Analyse: Neues Treffen zur Krim-Krise Chance für Diplomatie?
Riad/Moskau (dpa) - Diesmal lässt Barack Obama nicht locker - und das könnte sich auszahlen. Egal, wo der US-Präsident zuletzt auftauchte, ob in Den Haag, Brüssel, Rom oder Riad: Deutlich kritisierte er Wladimir Putin für die Annexion der völkerrechtlich zur Ukraine gehörenden Krim.
Jetzt, mitten in einem wichtigen Besuch in Saudi-Arabien, klingelte plötzlich sein Telefon. Die Überraschung stand den Regierungsbeamten im Pressehotel ins Gesicht geschrieben, als am anderen Ende Kremlchef Putin zu hören war. Denn zuletzt war es meist Obama, der in der tiefsten Krise seit dem Ende des Kalten Krieges zum Hörer griff.
Eine Stunde dauerte das Gespräch, und die Staatschefs vereinbarten unter anderem ein erneutes Treffen ihrer Außenminister. Noch am Sonntagabend sollten John Kerry und Sergej Lawrow in Paris zusammenkommen.

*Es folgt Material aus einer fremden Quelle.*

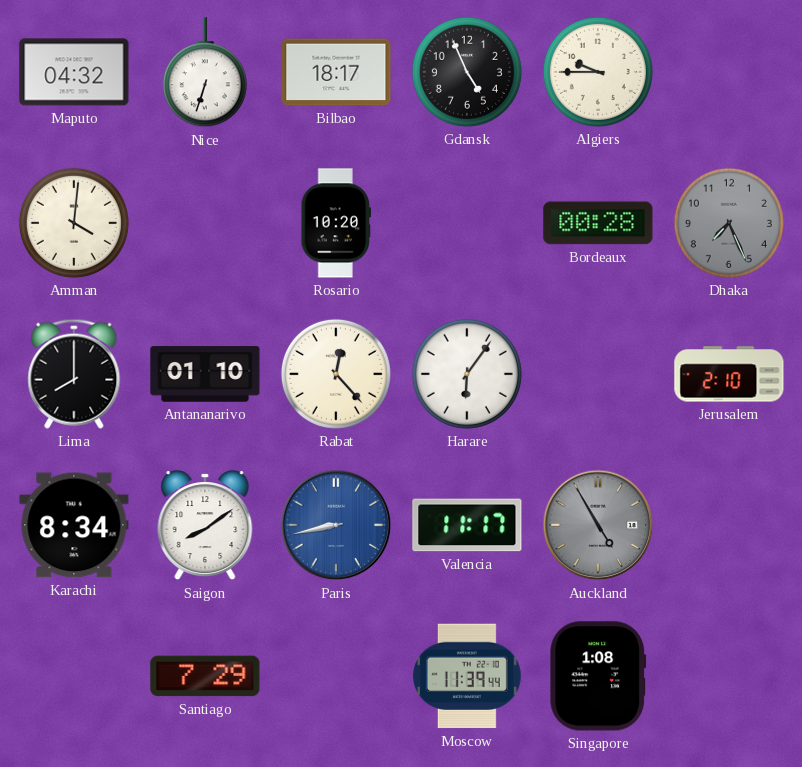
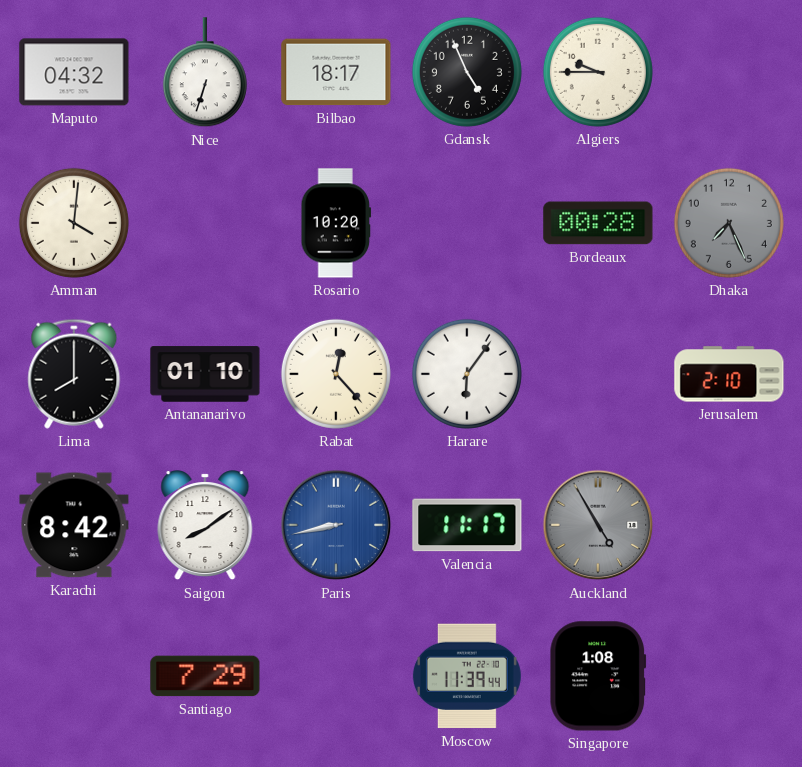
Karachi: 8:34 -> 8:42
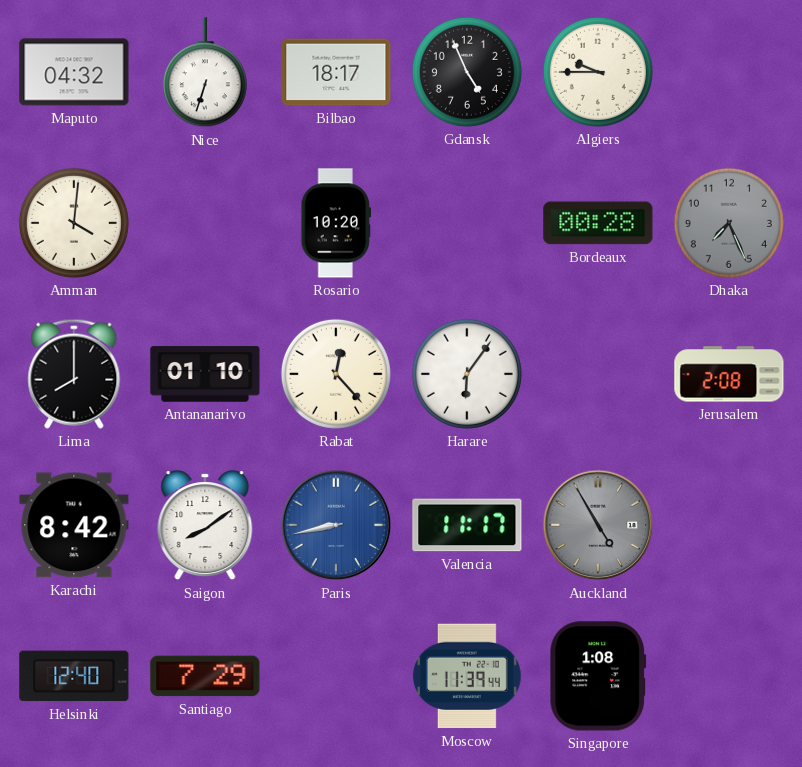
Jerusalem: 2:10 -> 2:08
Helsinki: none -> 12:40
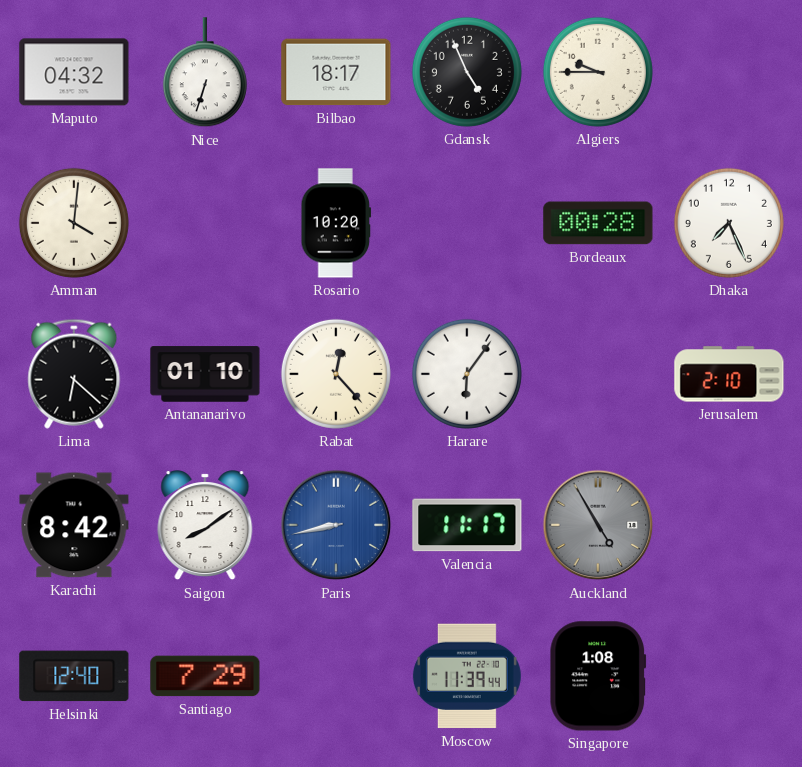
Dhaka dial: grey -> white
Lima: 8:00 -> 6:22
Jerusalem: 2:08 -> 2:10
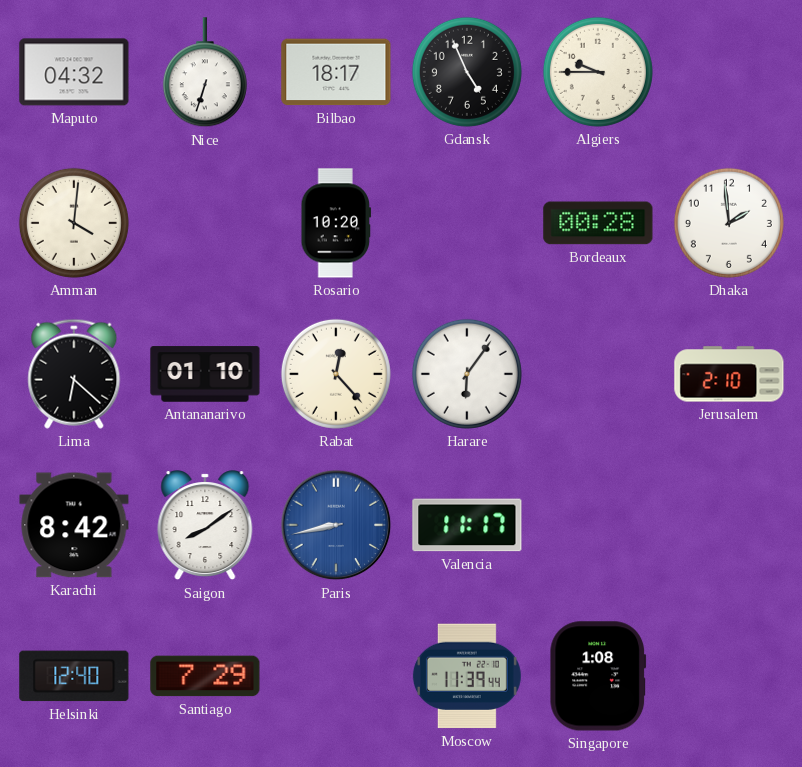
Dhaka: 7:26 -> 1:59
Auckland: 4:55 -> none
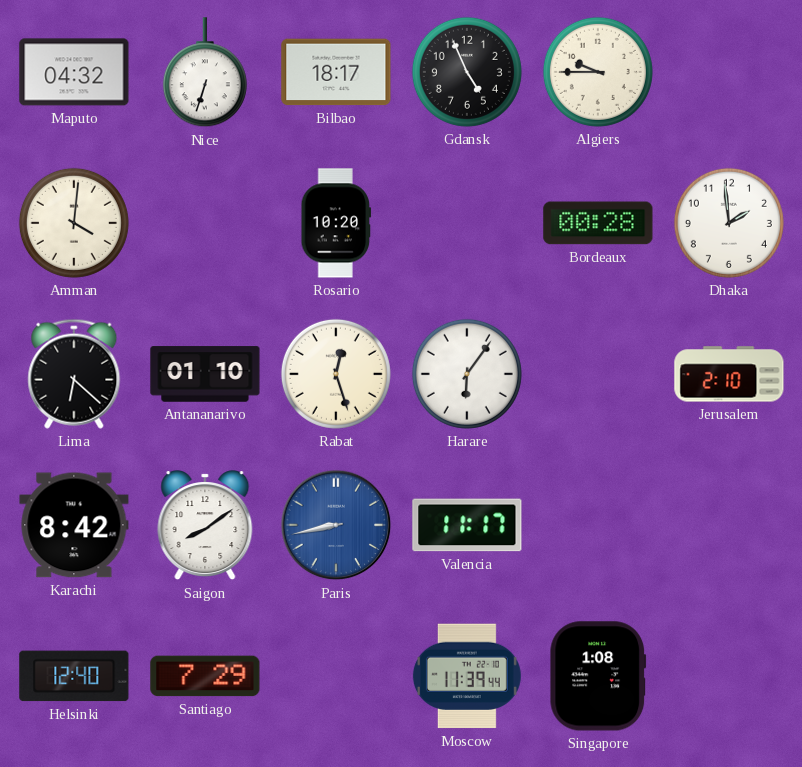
Rabat: 12:23 -> 12:27
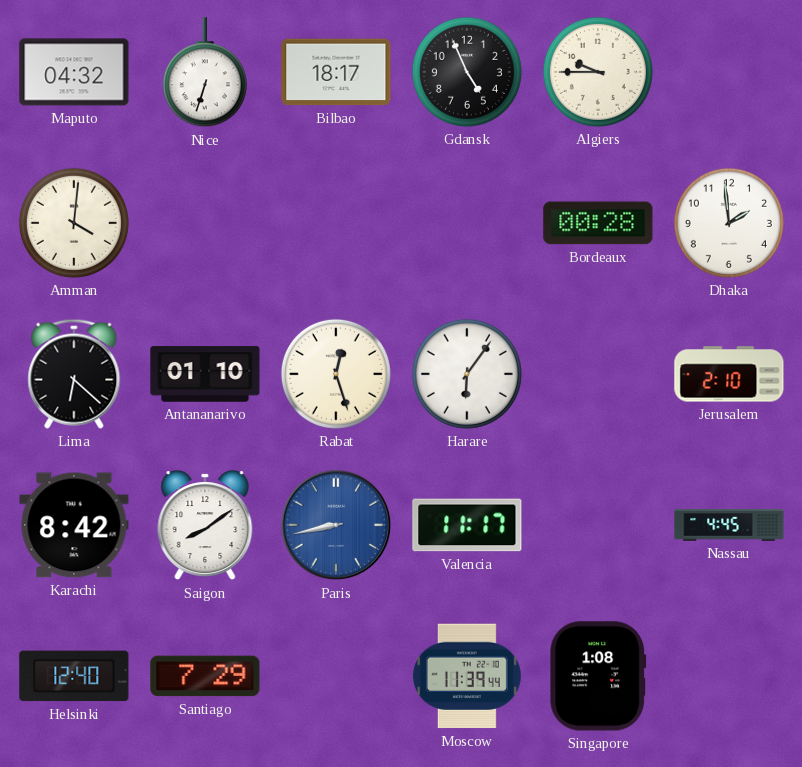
Rosario: 10:20 -> none
Nassau: none -> 4:45
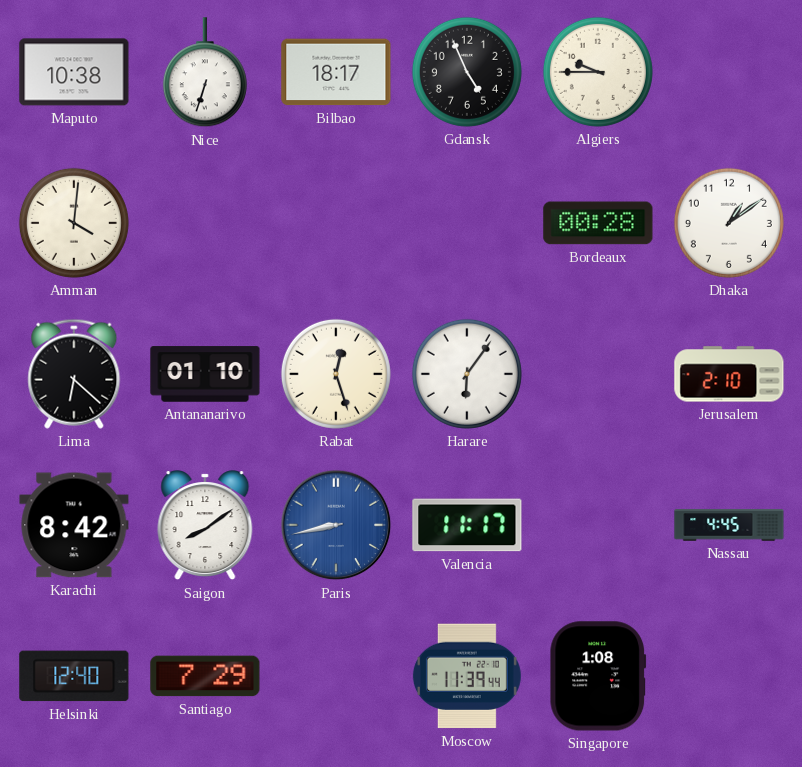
Maputo: 04:32 -> 10:38
Dhaka: 1:59 -> 1:09
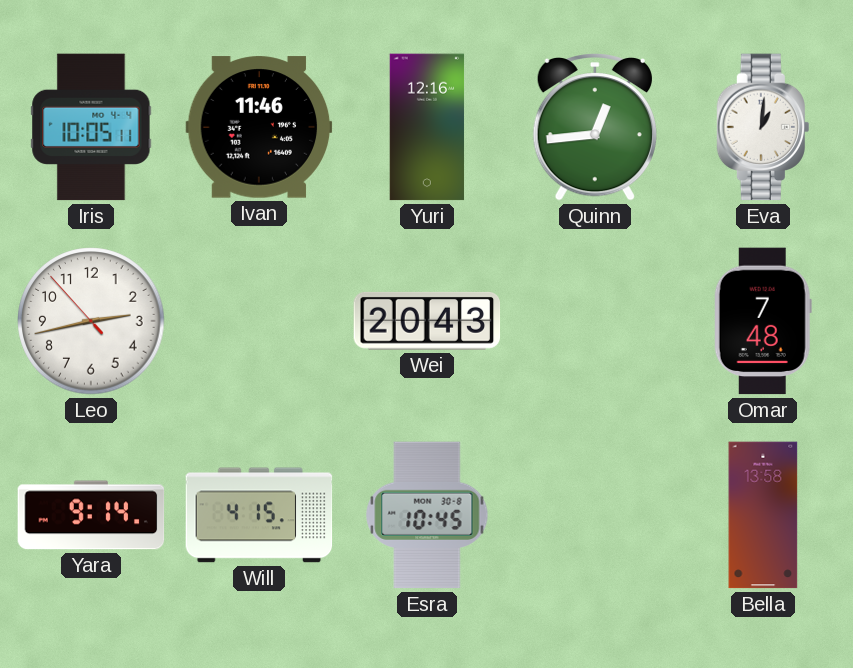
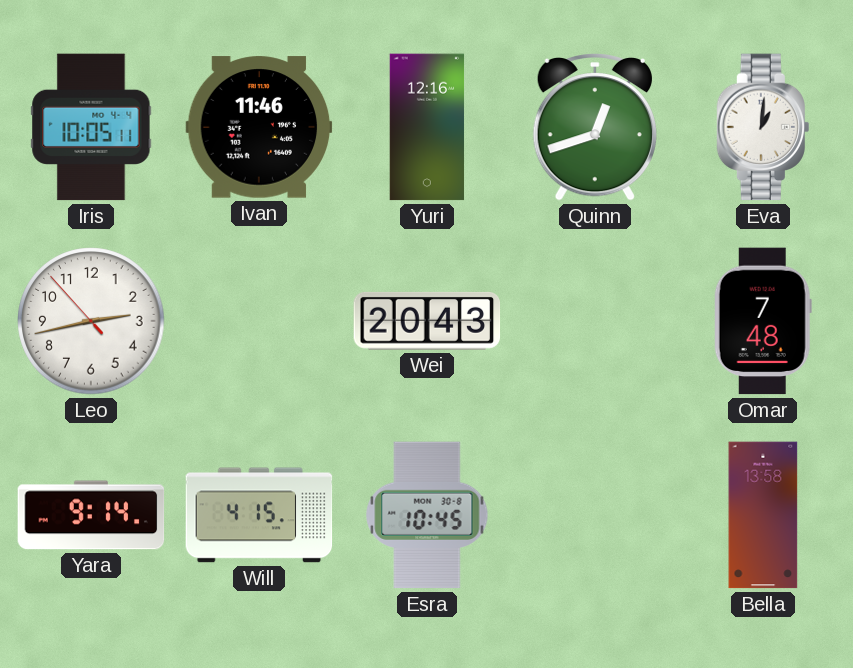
Quinn: 12:44 -> 12:42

Doch Lawrow dämpfte vor seiner Abreise in die französische Hauptstadt die Erwartungen. Appelle nach einer „Herausgabe“ der Krim seien „absolut aussichtslos“, sagte der russische Chefdiplomat im Staatsfernsehen. Noch vor einigen Wochen war dies aber die Hauptforderung im schriftlichen Lösungsvorschlag, den Kerry seinem Amtskollegen überreicht hatte. Jetzt war augenfällig, dass das Wort Krim in der Mitteilung des Weißen Hauses zum Telefonat der Präsidenten nicht vorkam. Was bleibt also auf dem Verhandlungstisch?
Der einflussreiche russische Außenpolitiker Alexej Puschkow schließt ein Nachgeben des Kremls in den wesentlichen Fragen aus. Eine US-Weltordnung nach dem Motto „Pax Americana“ (amerikanischer Friede) werde es nicht geben. Sogar Obama rücke ja mittlerweile vom „Mythos“ ab, der Machtwechsel in Kiew sei sauber und demokratisch verlaufen, behauptete Puschkow beim Kurznachrichtendienst Twitter.
Der Kreml sieht die Krim fest in Moskaus Schoß - „für immer“. So ist nicht unwahrscheinlich, dass die USA von Russland nunmehr den Truppenabzug aus der Grenzregion fordern sowie die Einrichtung einer Kontaktgruppe mit russischen, ukrainischen, amerikanischen und europäischen Regierungsvertretern. Ob das klappt? Immerhin ist die diplomatische Tür nun wieder einen Spalt breit offen.
Als Oberbefehlshaber der amerikanischen Streitkräfte mahnte Obama in einem TV-Interview bereits den sofortigen Abzug der russischen Truppen von der ukrainischen Grenze an. Dies sei der einzige Weg, die Situation in der Region zu deeskalieren. Rund 30 000 Mann soll Moskau zusammengezogen haben - als Drohpotenzial gegenüber der prowestlichen Führung in Kiew, wie Kremlkritiker in Moskau meinen.
Es sei unklar, was Russland diesmal „unter dem Vorwand eines Trainingseinsatzes“ vorhabe, sagte auch Obama. „Es könnte einfach ein Versuch sein, die Ukraine einzuschüchtern - oder vielleicht haben sie weitergehende Pläne.“
Lawrow wies dies zurück. Russland wolle nicht in der Ukraine einmarschieren - aber das krisengeschüttelte Nachbarland benötige eine neue Verfassung, betont er. Der Kreml sieht die Rechte des russisch geprägten Bevölkerungsanteils in der Ukraine nicht genügend berücksichtigt - und wird den Druck auf Kiew aufrechterhalten.
Auf amerikanischer Seite herrscht weiter tiefes Misstrauen. Putin solle seine Vorstellungen zur Krisenlösung doch bitte schriftlich ans Weiße Haus schicken, legte Obama dem russischen Präsidenten bei dem Telefonat nahe. Als hätte das gesprochene Wort seines Amtskollegen für ihn keinen Wert mehr. In der Krim-Krise will sich Washington von Moskau nicht weiter täuschen lassen.